YOUR TASK:
Answer these questions using the forum post about a day trip on the Long Island Railroad:
1. Which airport did the writer fly home from?
2. At what time did the writer leave Penn Station for Montauk?
3. In what year did the writer ride the Long Island Railroad to the New York World's Fair?
(Beginning of EXTRACT TO READ)
# Off the charts adventurous trip on the LIRR!?!?!!?!



## greatcats (May 22, 2019)

I have just returned from a twelve day trip from my home in Arizona to the east coast, using new United Airlines service from Flagstaff, with two flights per day to Denver. No, I did not take Amtrak to the east coast, as that would have involved too much time and expense. I flew east to Newark and returned from Reagan National in Washington. As some you know, I go on cultural trips, mainly to attend concerts or church events. The piano recital at Carnegie Hall by the blind Japanese pianist, Nobu, was fabulous. A few days later, I decided to make a round trip on the Long Island Railroad to Montauk. I am originally from New Jersey and used to work for NJ Transit. But prior to this, I had only ridden the Long Island Railroad twice in my life, with my grandmother to the New York World's Fair in 1964 and a trip in 1970 to Mineola. Originally my idea for last week's day trip was to leave at 7:49 am and spend three plus hours in Montauk. But the weather was rainy and nasty, so I departed Penn Station at 11:01 am and returned on the same train. I do want to emphatically state that in spite of its rather spotty reputation over the years, I found the service to be quite good. All of the trains, including the change at Jamaica, were clean and operated on time. Granted, I was not riding at peak rush hour. The train crews were at least perfunctorily friendly and courteous. The equipment, other than some worn upholstery, was in fairly good condition and the rest rooms acceptable!
(End of EXTRACT TO READ)
(Beginning of DATA SECTION)
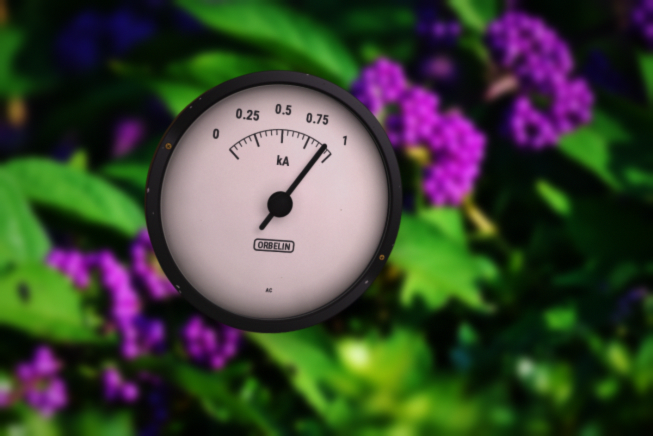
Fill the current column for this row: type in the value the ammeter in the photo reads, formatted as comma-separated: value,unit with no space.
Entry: 0.9,kA
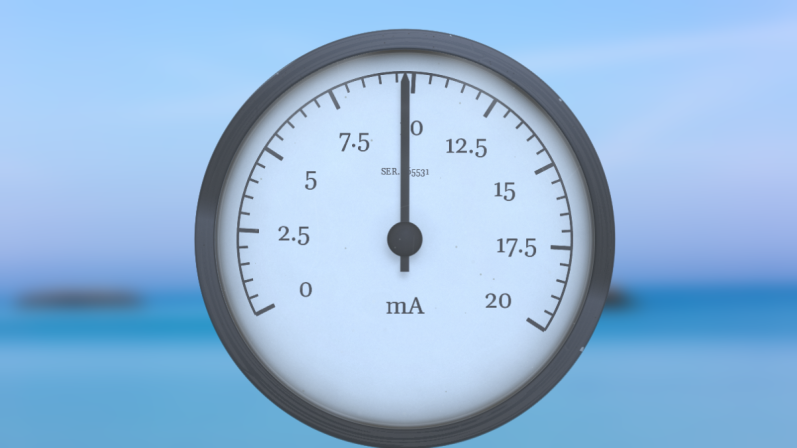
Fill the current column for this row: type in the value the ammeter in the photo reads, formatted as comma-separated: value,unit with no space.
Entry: 9.75,mA
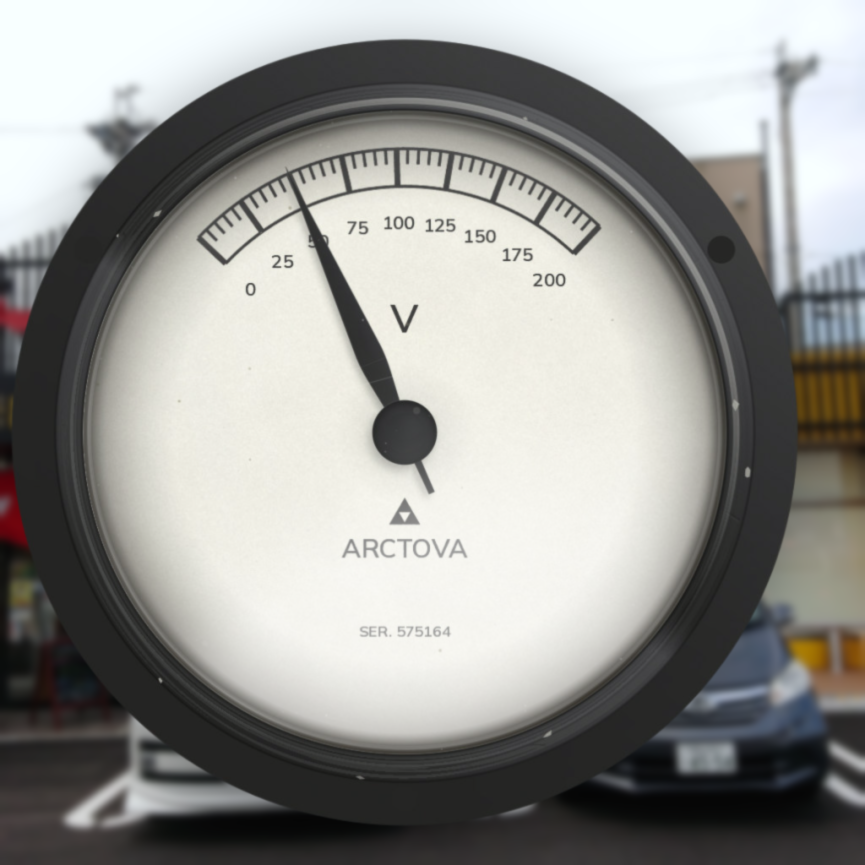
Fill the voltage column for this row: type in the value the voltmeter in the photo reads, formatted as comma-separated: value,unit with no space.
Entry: 50,V
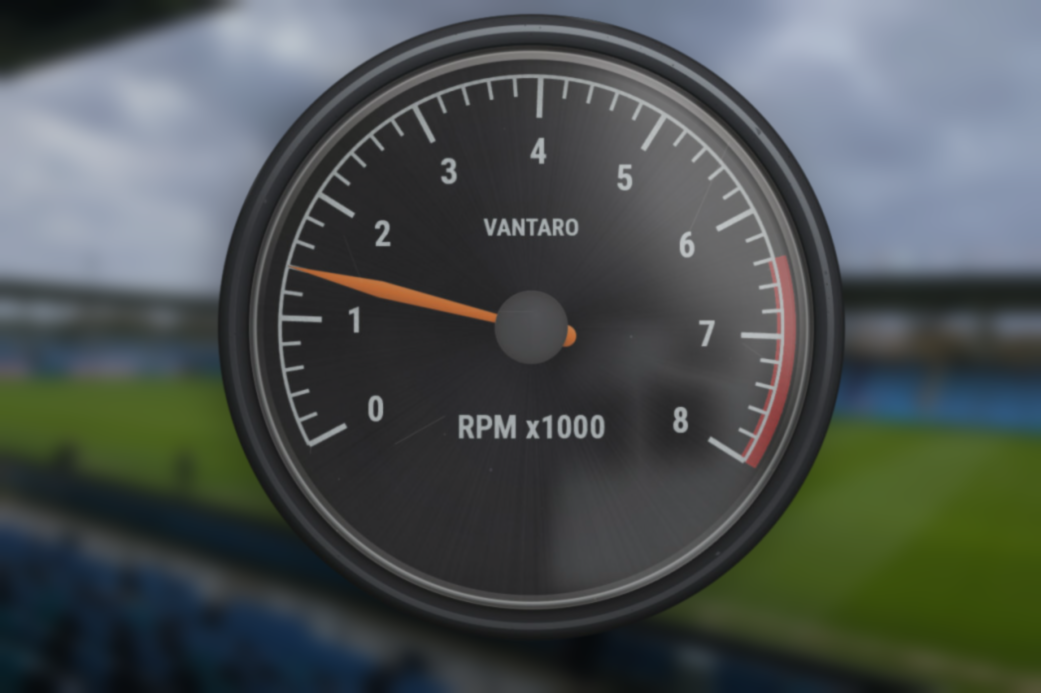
(End of DATA SECTION)
EXERCISE RESPONSE:
1. Reagan National in Washington
2. 11:01 am
3. 1964